Page-level text extractions:
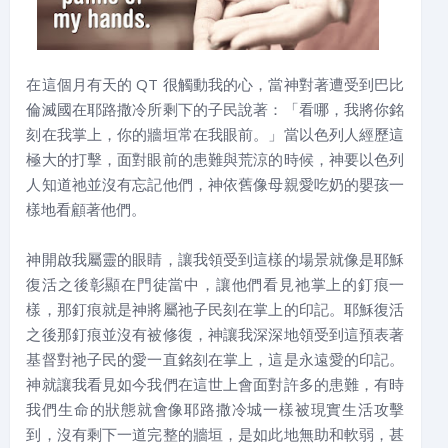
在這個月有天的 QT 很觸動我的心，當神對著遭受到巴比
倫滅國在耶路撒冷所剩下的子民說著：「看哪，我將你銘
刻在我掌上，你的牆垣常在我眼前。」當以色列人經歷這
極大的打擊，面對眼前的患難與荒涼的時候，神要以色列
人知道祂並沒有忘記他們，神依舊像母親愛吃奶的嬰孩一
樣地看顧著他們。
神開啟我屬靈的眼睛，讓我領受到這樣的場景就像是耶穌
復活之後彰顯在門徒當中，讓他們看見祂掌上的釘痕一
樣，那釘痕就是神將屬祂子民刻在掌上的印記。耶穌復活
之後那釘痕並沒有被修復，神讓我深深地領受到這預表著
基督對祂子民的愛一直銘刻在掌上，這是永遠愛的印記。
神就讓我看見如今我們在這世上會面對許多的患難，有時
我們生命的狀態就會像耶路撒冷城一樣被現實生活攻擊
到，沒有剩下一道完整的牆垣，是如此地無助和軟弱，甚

Directive: Copy the text of every row above word for word, with the pictures left out.

Finished exercise:
在這個月有天的 QT 很觸動我的心，當神對著遭受到巴比
倫滅國在耶路撒冷所剩下的子民說著：「看哪，我將你銘
刻在我掌上，你的牆垣常在我眼前。」當以色列人經歷這
極大的打擊，面對眼前的患難與荒涼的時候，神要以色列
人知道祂並沒有忘記他們，神依舊像母親愛吃奶的嬰孩一
樣地看顧著他們。
神開啟我屬靈的眼睛，讓我領受到這樣的場景就像是耶穌
復活之後彰顯在門徒當中，讓他們看見祂掌上的釘痕一
樣，那釘痕就是神將屬祂子民刻在掌上的印記。耶穌復活
之後那釘痕並沒有被修復，神讓我深深地領受到這預表著
基督對祂子民的愛一直銘刻在掌上，這是永遠愛的印記。
神就讓我看見如今我們在這世上會面對許多的患難，有時
我們生命的狀態就會像耶路撒冷城一樣被現實生活攻擊
到，沒有剩下一道完整的牆垣，是如此地無助和軟弱，甚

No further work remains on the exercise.